▶ [BRANO DA LEGGERE]

In uno dei saggi che sono qui riprodotti – “How I Talk with my Patients” (The Psychoanalytic Quarterly, LXXXVII, 3, 399-413, 2018) – Ogden dichiara che “forse le domande clinicamente più importanti, e le più difficili per me come analista professionista, non sono più quelle che concernono cosa dico ai miei pazienti, ma come io parlo a loro. In altre parole, il mio focus nel corso degli anni si è spostato dal cosa voglio dire al come… l’impossibilità di conoscere l’esperienza di un’altra persona ha importanti implicazioni circa il modo in cui io parlo con i miei pazienti” (p. 399 e 401 del Quarterly). Prendendo spunto da questa osservazione si può dire che questo libro testimonia il cambiamento di prospettiva che ha vissuto Ogden nel corso degli anni, sinteticamente raffigurabile nel passaggio da una psicoanalisi epistemologica (rappresentata da Freud e Klein) a una ontologica, i cui riferimenti sono Winnicott e Bion. Ed è proprio nei confronti di alcune delle opere più significative di Donald Winnicott che l’autore ingaggia un confronto tanto serrato quanto delicato e introspettivo sullo sfondo della concettualizzazione della mente come processo, un processo vivente, che vive nel momento in cui se ne fa esperienza.
Più e più volte tornano in queste pagine alcune domande di base come le seguenti: come funziona la terapia, cosa vuole il paziente, come si può definire la salute mentale, che rapporto vi è tra oggetti fantasmatici e oggetti reali… E, su tutte, emerge la domanda circa il come l’analista (e lo psicoterapeuta, per estensione) possa riuscire ad essere autentico nel colloquio con il suo paziente con il quale co-crea la seduta, con il quale gioca, con il quale è (è lì, presente) con tutto se stesso.
Riprendendo di nuovo Winnicott l’autore si interroga sulla sua stessa capacità di stare – stare ad ascoltare, senza intervenire – e sui possibili errori basati sulla spinta ad interpretare, anticipando il paziente e togliendoli la possibilità di giungere – lui stesso, per primo – a una formulazione creativa, ad una vera scoperta.

▶ [MATERIALE FORNITO]
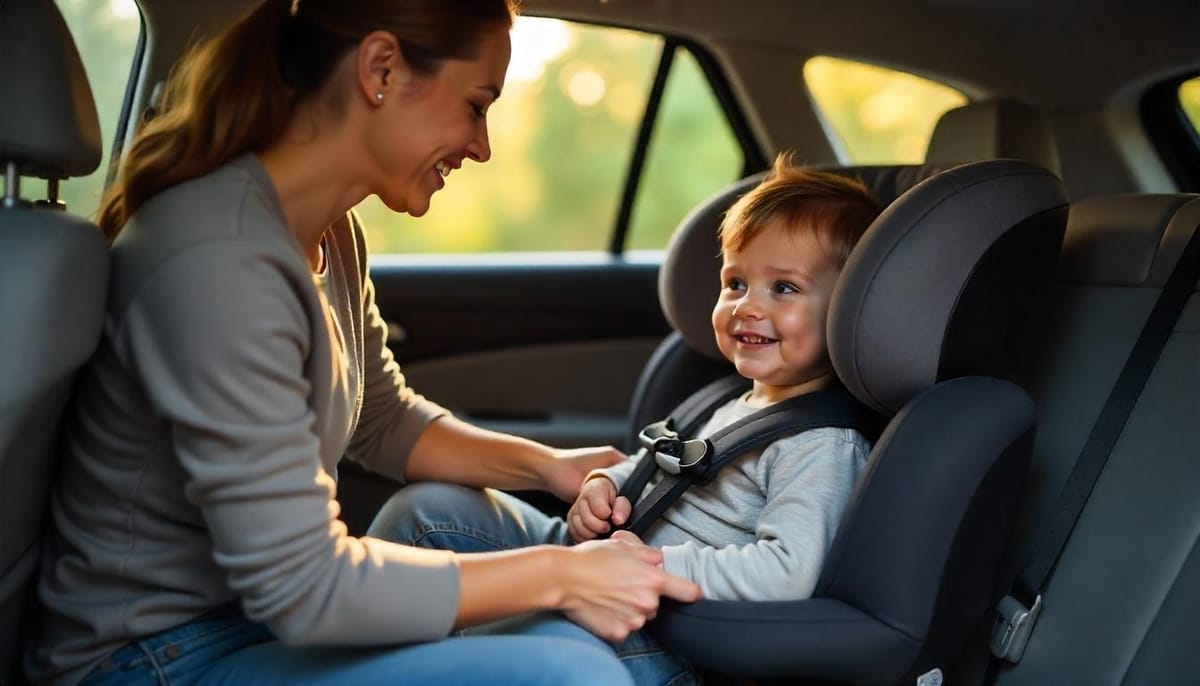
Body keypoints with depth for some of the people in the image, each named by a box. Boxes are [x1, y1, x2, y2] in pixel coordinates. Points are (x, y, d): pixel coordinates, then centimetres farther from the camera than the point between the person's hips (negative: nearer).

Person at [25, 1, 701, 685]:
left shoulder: (332, 232, 2)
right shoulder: (219, 263, -27)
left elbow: (385, 420, 18)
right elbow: (300, 587, -26)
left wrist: (547, 464, 3)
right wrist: (555, 575, -19)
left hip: (268, 615, 9)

▶ [COSA SI CHIEDE]
1: Nel brano sul libro di Ogden, quali autori sono indicati come riferimenti della psicoanalisi ontologica?
2: Prosegui il brano sul libro di Ogden a partire dal punto in cui si interrompe.

▶ [SOLUZIONI]
1: Winnicott e Bion.

2:
Affascinante il capitolo quarto in cui Ogden rilegge, ma soprattutto riscrive, uno dei saggi di Winnicott tra i più importanti ed anche tra i meno facili da comprendere (“L’uso di un oggetto e l’entrare in rapporto attraverso l’identificazione” – reperibile in Gioco e realtà. Armando, Roma, 1974) in origine presentato come relazione al New York Psychoanalytic Institute nel novembre del 1968, suscitando numerose perplessità. E per capire come l’autore legge e riflette su questa opera di Winnicott, ecco la sua stessa descrizione: “le idee che svilupperò in questo capitolo rappresentano la mia personale lettura dell’articolo di Winnicott e quel che ne scrivo, che cosa faccio di quello scritto, e soprattutto, cosa faccio con quello scritto” (p. 85).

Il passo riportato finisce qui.